Most of us today find it more enlivening to think of our connection with God through metaphors like Christ as a Divine Parent welcoming home a wayward child, or as a Divine Artist creating breathtaking beauty even out of refuse, or as a Divine Therapist who accepts us as we are and listens us into healing. Who wants to lug shields and helmets? It’s way more fun to dance through life filled with joy and peace.
Even more so for modern spiritual seekers who don’t hold Christian beliefs, the metaphor of spiritual warriors is off-putting. They are drawn instead to messages like “Everything’s fine and you’re fine just the way you are”, or “You control your own destiny” or “the universe is unfolding as it should”.
Partly true, but tell that to my neighbour whose husband just died. Tell it to a diabetic eight year old girl I know, who gets bullied at school. Tell it to my friend who’s fighting terminal cancer while his wife is pregnant with twins.
Instead of interpreting this biblical advice to put on the armour of God as an outdated military image, I'm seeing the usefulness of donning my spiritual armour against the destructive forces that are part of life. If we are fearless enough to look clear-eyed at the evil of selling girls for men’s abusive entertainment, to look at the outrageous injustice of our engorged malls at Christmas while Ethiopian parents are comforting their children dying from starvation, then we know that there is an attacker called evil.

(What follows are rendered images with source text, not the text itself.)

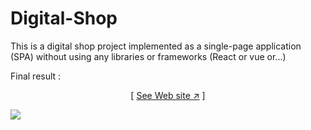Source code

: # Digital-Shop
This is a digital shop project implemented as a single-page application (SPA) without using any libraries or frameworks (React or vue or...)



Final result : 


<div align="center">

[ [See Web site ↗︎][repo-url] ]
  

</div>

[![][banner-url]][repo-url]  



[repo-url]: https://mohammadrezanadirkhanloo.github.io/Digital-Shop/
[banner-url]: https://github.com/MohammadrezaNadirkhanloo/files/blob/main/img/Digishop%20.png
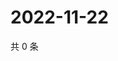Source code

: # 2022-11-22

共 0 条

<!-- BEGIN WEIBO -->
<!-- 最后更新时间 Tue Nov 22 2022 08:30:37 GMT+0800 (China Standard Time) -->

<!-- END WEIBO -->
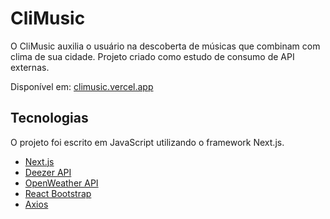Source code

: # CliMusic

O CliMusic auxilia o usuário na descoberta de músicas que combinam com clima de sua cidade. Projeto criado como estudo de consumo de API externas.

Disponível em: [climusic.vercel.app](https://climusic.vercel.app/)


## Tecnologias

O projeto foi escrito em JavaScript utilizando o framework Next.js.

- [Next.js](https://nextjs.org/)
- [Deezer API](https://rapidapi.com/deezerdevs/api/deezer-1/)
- [OpenWeather API](https://openweathermap.org/api)
- [React Bootstrap](https://react-bootstrap.github.io/)
- [Axios](https://github.com/axios/axios)
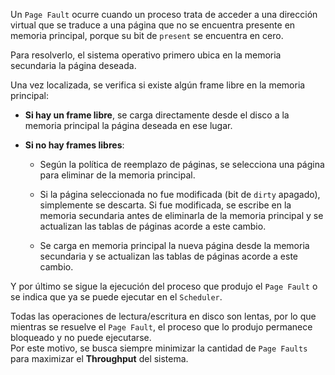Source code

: Un `Page Fault` ocurre cuando un proceso trata de acceder a una dirección virtual que se traduce a una página que no se encuentra presente en memoria principal, porque su bit de `present` se encuentra en cero.

Para resolverlo, el sistema operativo primero ubica en la memoria secundaria la página deseada.

Una vez localizada, se verifica si existe algún frame libre en la memoria principal:

- **Si hay un frame libre**, se carga directamente desde el disco a la memoria principal la página deseada en ese lugar.
  
- **Si no hay frames libres**:
  
  - Según la política de reemplazo de páginas, se selecciona una página para eliminar de la memoria principal.
  
  - Si la página seleccionada no fue modificada (bit de `dirty` apagado), simplemente se descarta. Si fue modificada, se escribe en la memoria secundaria antes de eliminarla de la memoria principal y se actualizan las tablas de páginas acorde a este cambio.
  
  - Se carga en memoria principal la nueva página desde la memoria secundaria y se actualizan las tablas de páginas acorde a este cambio.

Y por último se sigue la ejecución del proceso que produjo el `Page Fault` o se indica que ya se puede ejecutar en el `Scheduler`.

Todas las operaciones de lectura/escritura en disco son lentas, por lo que mientras se resuelve el `Page Fault`, el proceso que lo produjo permanece bloqueado y no puede ejecutarse.  
Por este motivo, se busca siempre minimizar la cantidad de `Page Faults` para maximizar el **Throughput** del sistema.
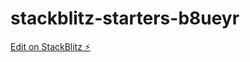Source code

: # stackblitz-starters-b8ueyr

[Edit on StackBlitz ⚡️](https://stackblitz.com/edit/stackblitz-starters-b8ueyr)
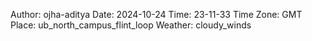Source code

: Author: ojha-aditya
Date: 2024-10-24
Time: 23-11-33
Time Zone: GMT
Place: ub_north_campus_flint_loop
Weather: cloudy_winds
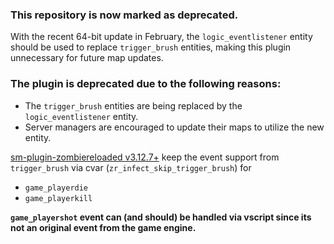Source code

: ### This repository is now marked as deprecated.
With the recent 64-bit update in February, the `logic_eventlistener` entity should be used to replace `trigger_brush` entities, making this plugin unnecessary for future map updates.

### The plugin is deprecated due to the following reasons:

- The `trigger_brush` entities are being replaced by the `logic_eventlistener` entity.
- Server managers are encouraged to update their maps to utilize the new entity.

[sm-plugin-zombiereloaded v3.12.7+](https://github.com/srcdslab/sm-plugin-zombiereloaded) keep the event support from `trigger_brush` via cvar (`zr_infect_skip_trigger_brush`) for
- `game_playerdie`
- `game_playerkill`

**`game_playershot` event can (and should) be handled via vscript since its not an original event from the game engine.**
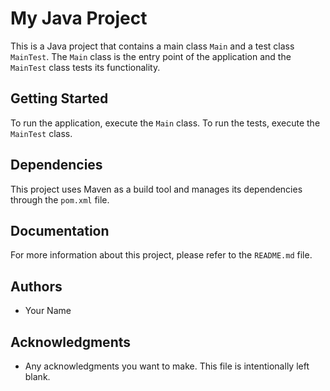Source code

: # My Java Project

This is a Java project that contains a main class `Main` and a test class `MainTest`. The `Main` class is the entry point of the application and the `MainTest` class tests its functionality.

## Getting Started

To run the application, execute the `Main` class. To run the tests, execute the `MainTest` class.

## Dependencies

This project uses Maven as a build tool and manages its dependencies through the `pom.xml` file.

## Documentation

For more information about this project, please refer to the `README.md` file.

## Authors

- Your Name

## Acknowledgments

- Any acknowledgments you want to make. This file is intentionally left blank.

Evil tries to numb us with addictions, tempts us to ignorance and blind optimism, offers false gods like wealth and power that we worship by stepping on the weak and poor.
In fact I do believe in the God I described in paragraph II above. I count on the presence of a God who loves us even better than I can love my grandchildren. I believe that God interacts with us as individuals, and faithfully companions us through life whether we recognize God or not. And I agree with the character in “The Colour Purple” who stands in awe amidst a field of purple wildflowers imagining God’s frustration when we don’t notice Her exquisite gifts in Nature. There is so much fun and love and beauty in life that one can choose to see one’s glass as half full.
But that is not an answer for the other half of glassy reality.
I don’t know about you, but I need the protective armour described in this ancient letter from Paul to the people in Ephesus: a weight-lifter’s belt of truth, a corset of justice, and work boots made from peace.
There are moments when I must hold a shield of faith instead of falling under evil arrows of hopelessness and helplessness.
I want to stand firm, not looking for a fight with human enemies but equipped to resist what would destroy.
Now if someone would just help me get this stuff on.